I'm not yet clear you understand the error I'm making, even on the scope of failing to understand the process of civilization growth, because I'm not clear I've made myself clear to you what I'm proposing. What I'm calling "shared purpose" includes your concept "clear collective goal."

I'm enjoying your observation that we/humans were organized before we started to think.  I'm going to ponder that significance.

Not sure what you mean by "stay linked to the process without it." or "is there any goal visible in the wider perspective?"

There are a couple challenges in talking about this for me.  One, having the conceptual awareness.  Two, having the skills to communicate this awareness so that it is understandable to the recipient.  Good luck to us both!

Clark,

I am very sorry to break the promising discussion - and very anxious to continue as soon as possible.

You may understand the reason if you visit 'Occupy 2.0: Transforming Systems from the Inside Out' and read my last question to David Eggleton there.

                                                                  Pawel

"trying (with no success as yet) to introduce the change in the way we think – from objective to dynamic (process oriented).

Objectively we can arbitrary decide that current organization is no organization and start to organize - asking why.

Process oriented way of thinking would imply another question: How are we organized, how we have been organizing, to what extent we can re-organize?

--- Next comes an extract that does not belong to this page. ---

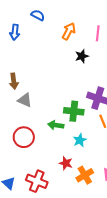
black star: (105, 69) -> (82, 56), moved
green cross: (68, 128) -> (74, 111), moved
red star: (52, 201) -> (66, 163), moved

The principle and pattern of existing organization(s) is global"

I am not certain that we disagree about that portion of your comments, nor much else.  I am certain that I concluded that the process way of thinking is more likely to follow broad adoption of the whole person paradigm than to precede it.  At the time, I believed ways of thinking are most difficult of all to advance.  Is that belief an American thing?  I don't know.

Notice that Holmgren shifted from behavior to understanding as he moved focus from bottom-up to top-down, and that his definition of top-down may not allude to anything global.

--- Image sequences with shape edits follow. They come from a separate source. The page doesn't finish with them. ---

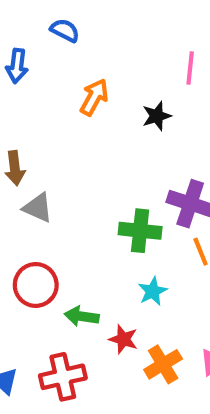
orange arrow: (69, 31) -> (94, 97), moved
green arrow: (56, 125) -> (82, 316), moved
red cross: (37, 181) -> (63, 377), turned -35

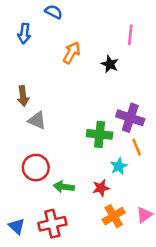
black star: (157, 116) -> (110, 64), turned -30
cyan star: (153, 291) -> (119, 166), moved
red star: (123, 339) -> (101, 188), moved, turned -30

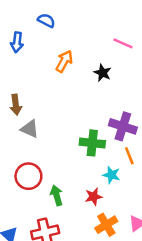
pink line: (130, 35) -> (123, 43), turned -72
cyan star: (119, 166) -> (111, 175), turned -30
green arrow: (64, 187) -> (57, 195), turned 66

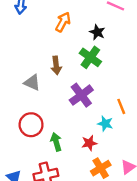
brown arrow: (16, 105) -> (56, 65), moved
purple cross: (123, 126) -> (81, 95), moved, turned 35
green cross: (92, 143) -> (90, 57), moved, turned 30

I believe local is meaningful because it's human-scale and so practical; energy that fosters the anywhere economy (aka the big inhumane system) will one/any day fail it, through disruptions of production and/or delivery, through steady price increases and/or through depletion.  Local implies a readiness, just as militia (of farmers and other producers) did for the American colonists.

This is the general reply to both of you, to display the orientation of my thinking. I shall try to post tomorrow more detailed answers to your posts:

Notice that Holmgren shifted from behavior to understanding as he moved focus from bottom-up to top-down, and that his definition of top-down may not allude to anything global.

And this is our problem. His definition describes something we desperately need to orientate local actions in one direction and reach systemic effect. We are technically (knowledge, communication, motivation) ready to change the phantom in something real. The only obstacle is the way we think, focused (naturally, unconsciously and involuntarily) on individual perspective. No individual can change the way he thinks, our brain/mind structure and flows are a given.

Collectively we can do it - but it must be something synergistic, a subject of collective dynamic creation (process!), something more than shared individual understandings (they can be shared to limited extent only, not wholly). The vision of the goal of humanity in the wider perspective is not accessible today, holistic systemic understanding of the present moment of our path can be reached.

IMHO it should be the temporary, only possible, first step to the change (of the way we think), leading to global re-cognition of the sense of our existence.